Exercise prompt: Each line of the records that includes "right" should be found and copied.

Extracted data:
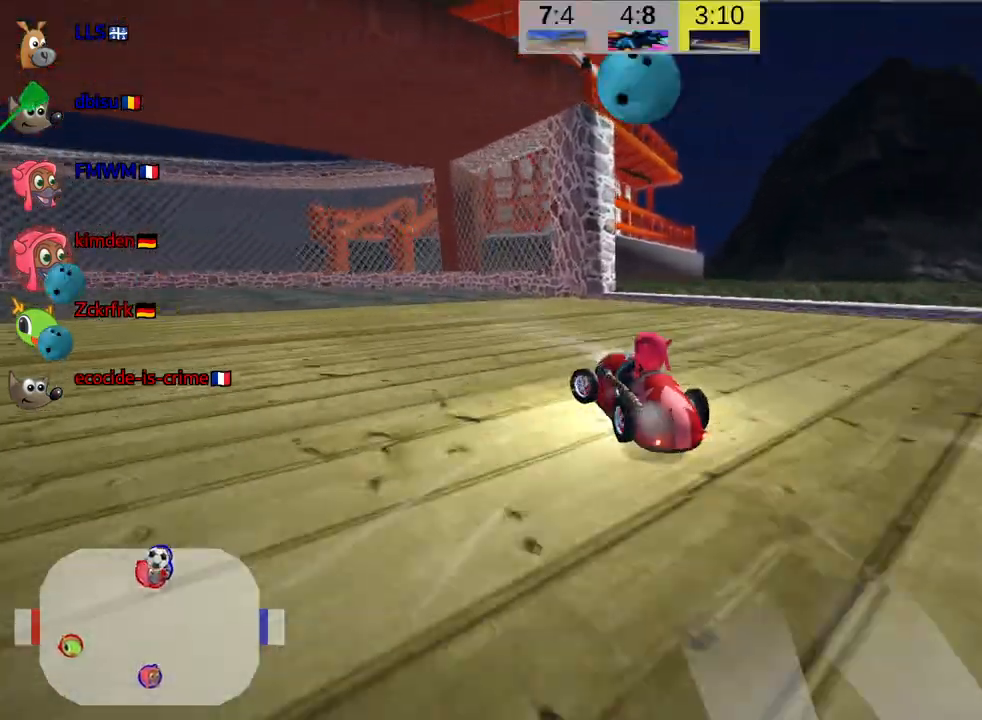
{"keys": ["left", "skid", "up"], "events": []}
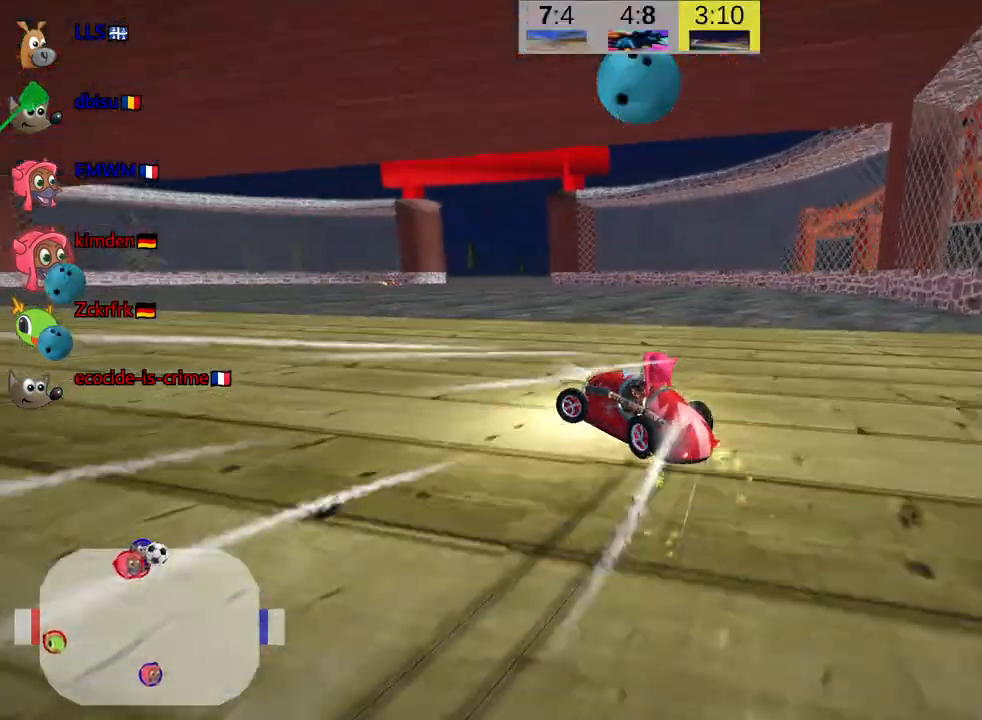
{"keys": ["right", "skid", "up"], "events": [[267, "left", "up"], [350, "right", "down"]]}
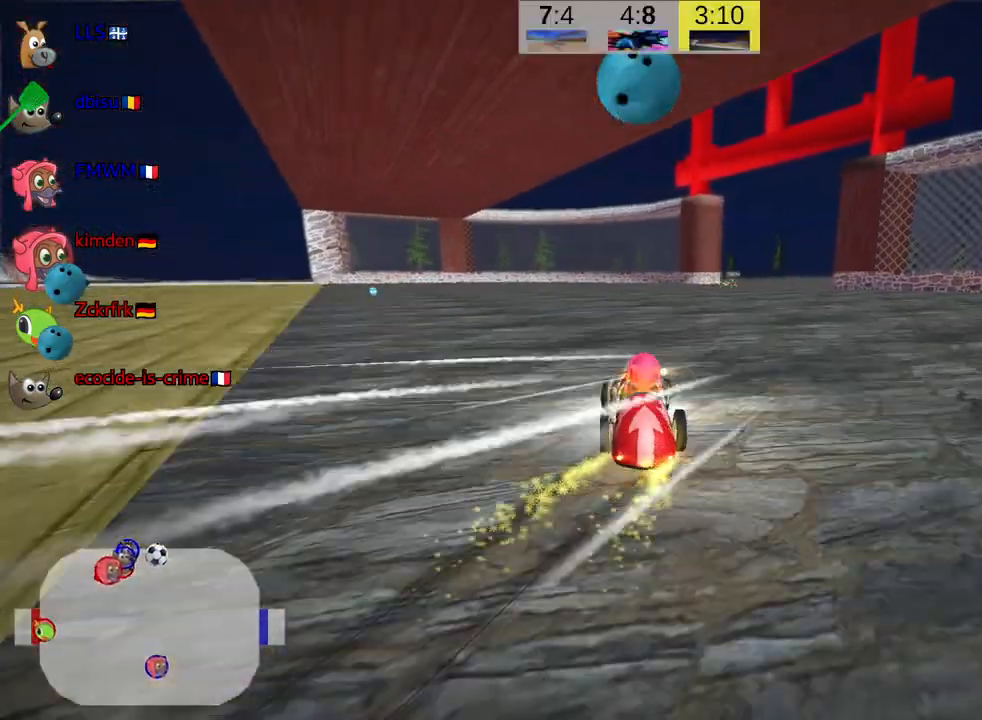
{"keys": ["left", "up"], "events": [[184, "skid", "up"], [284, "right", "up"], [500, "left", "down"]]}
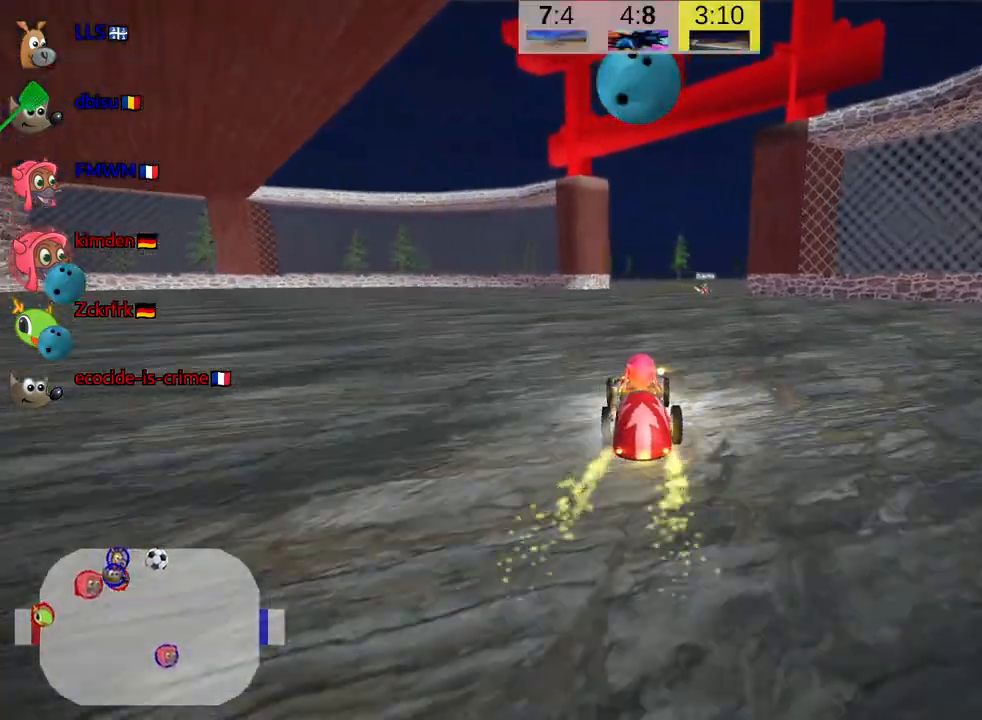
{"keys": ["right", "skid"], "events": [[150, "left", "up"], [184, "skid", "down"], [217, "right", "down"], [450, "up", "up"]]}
...
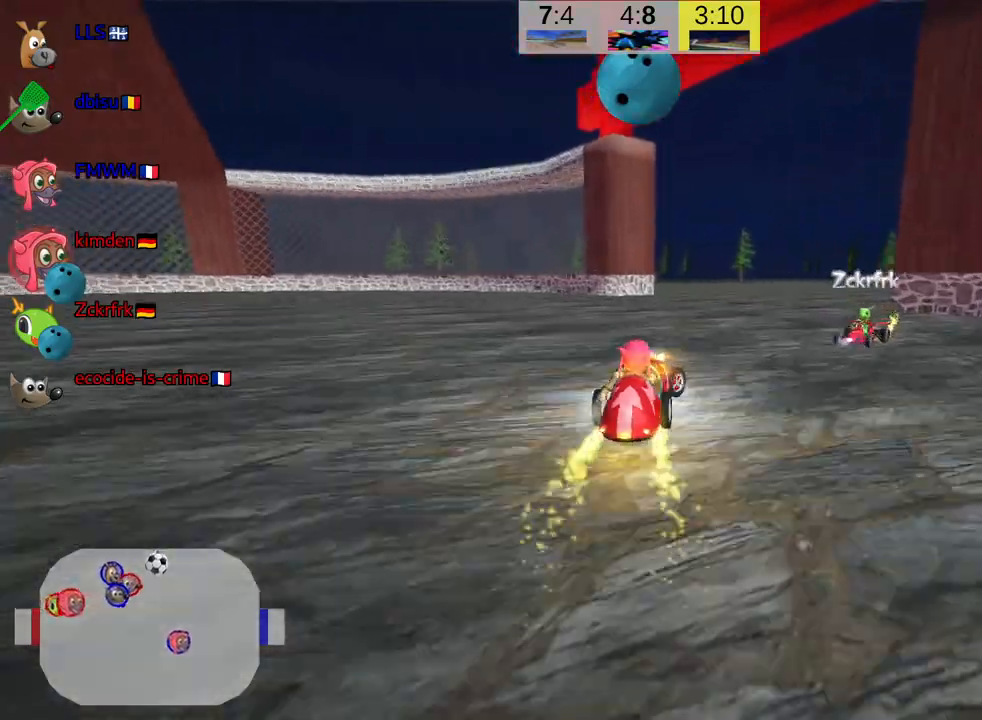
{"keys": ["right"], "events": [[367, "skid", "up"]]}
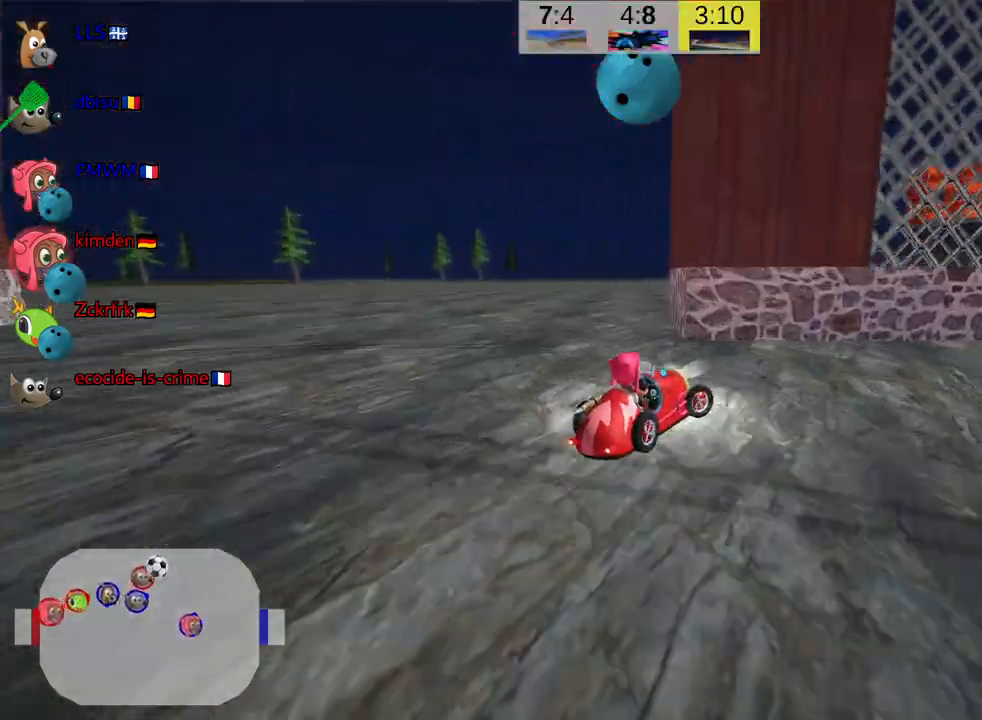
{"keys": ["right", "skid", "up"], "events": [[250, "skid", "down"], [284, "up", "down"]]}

Answer area:
{"keys": ["right", "skid", "up"], "events": [[267, "left", "up"], [350, "right", "down"]]}
{"keys": ["left", "up"], "events": [[184, "skid", "up"], [284, "right", "up"], [500, "left", "down"]]}
{"keys": ["right", "skid"], "events": [[150, "left", "up"], [184, "skid", "down"], [217, "right", "down"], [450, "up", "up"]]}
{"keys": ["right"], "events": [[367, "skid", "up"]]}
{"keys": ["right", "skid", "up"], "events": [[250, "skid", "down"], [284, "up", "down"]]}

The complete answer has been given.